→ Dataset records:
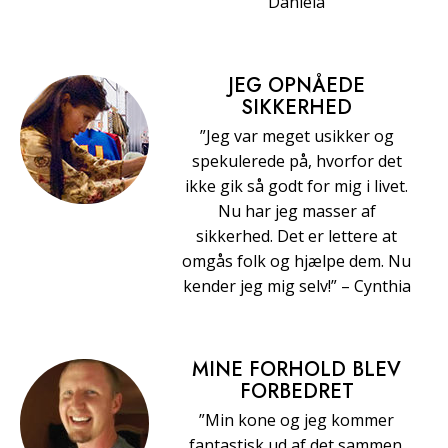
Daniela
JEG OPNÅEDE
SIKKERHED
”Jeg var meget usikker og
spekulerede på, hvorfor det
ikke gik så godt for mig i livet.
Nu har jeg masser af
sikkerhed. Det er lettere at
omgås folk og hjælpe dem. Nu
kender jeg mig selv!” – Cynthia
MINE FORHOLD BLEV
FORBEDRET
”Min kone og jeg kommer
fantastisk ud af det sammen.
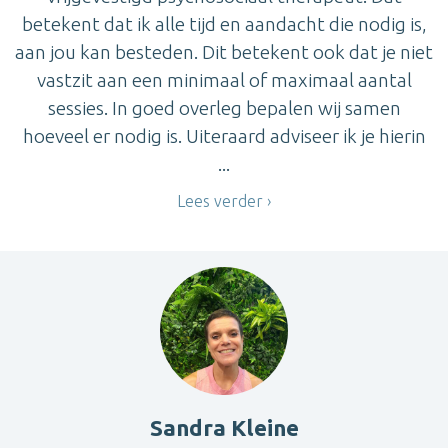
betekent dat ik alle tijd en aandacht die nodig is,
aan jou kan besteden. Dit betekent ook dat je niet
vastzit aan een minimaal of maximaal aantal
sessies. In goed overleg bepalen wij samen
hoeveel er nodig is. Uiteraard adviseer ik je hierin
...
Lees verder
Sandra Kleine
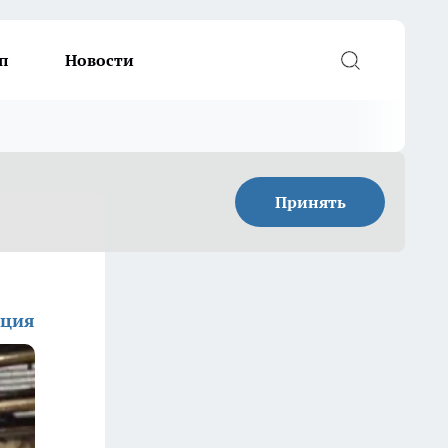
п
Новости
Принять
кция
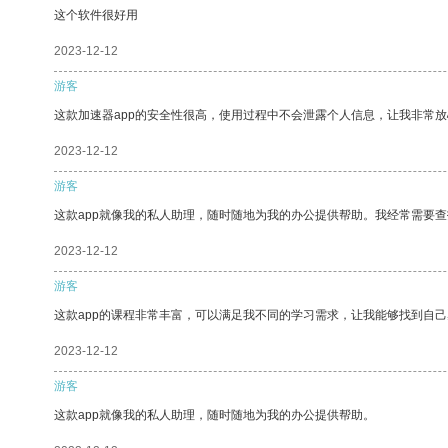
这个软件很好用
2023-12-12
游客
这款加速器app的安全性很高，使用过程中不会泄露个人信息，让我非常放
2023-12-12
游客
这款app就像我的私人助理，随时随地为我的办公提供帮助。我经常需要查
2023-12-12
游客
这款app的课程非常丰富，可以满足我不同的学习需求，让我能够找到自
2023-12-12
游客
这款app就像我的私人助理，随时随地为我的办公提供帮助。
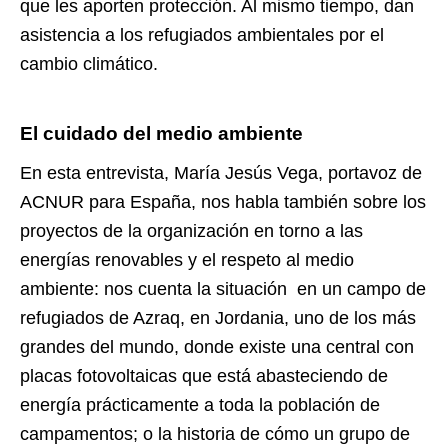
que les aporten protección. Al mismo tiempo, dan
asistencia a los refugiados ambientales por el
cambio climático.
El cuidado del medio ambiente
En esta entrevista, María Jesús Vega, portavoz de
ACNUR para España, nos habla también sobre los
proyectos de la organización en torno a las
energías renovables y el respeto al medio
ambiente: nos cuenta la situación en un campo de
refugiados de Azraq, en Jordania, uno de los más
grandes del mundo, donde existe una central con
placas fotovoltaicas que está abasteciendo de
energía prácticamente a toda la población de
campamentos; o la historia de cómo un grupo de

→ Work to complete:
Write out the text of all the entries above, reproducing every line without alteration. Omit the pictures from your answer.

→ Output for this task:
Daniela
JEG OPNÅEDE
SIKKERHED
”Jeg var meget usikker og
spekulerede på, hvorfor det
ikke gik så godt for mig i livet.
Nu har jeg masser af
sikkerhed. Det er lettere at
omgås folk og hjælpe dem. Nu
kender jeg mig selv!” – Cynthia
MINE FORHOLD BLEV
FORBEDRET
”Min kone og jeg kommer
fantastisk ud af det sammen.
betekent dat ik alle tijd en aandacht die nodig is,
aan jou kan besteden. Dit betekent ook dat je niet
vastzit aan een minimaal of maximaal aantal
sessies. In goed overleg bepalen wij samen
hoeveel er nodig is. Uiteraard adviseer ik je hierin
...
Lees verder
Sandra Kleine
п
Новости
Принять
кция
这个软件很好用
2023-12-12
游客
这款加速器app的安全性很高，使用过程中不会泄露个人信息，让我非常放
2023-12-12
游客
这款app就像我的私人助理，随时随地为我的办公提供帮助。我经常需要查
2023-12-12
游客
这款app的课程非常丰富，可以满足我不同的学习需求，让我能够找到自
2023-12-12
游客
这款app就像我的私人助理，随时随地为我的办公提供帮助。
que les aporten protección. Al mismo tiempo, dan
asistencia a los refugiados ambientales por el
cambio climático.
El cuidado del medio ambiente
En esta entrevista, María Jesús Vega, portavoz de
ACNUR para España, nos habla también sobre los
proyectos de la organización en torno a las
energías renovables y el respeto al medio
ambiente: nos cuenta la situación en un campo de
refugiados de Azraq, en Jordania, uno de los más
grandes del mundo, donde existe una central con
placas fotovoltaicas que está abasteciendo de
energía prácticamente a toda la población de
campamentos; o la historia de cómo un grupo de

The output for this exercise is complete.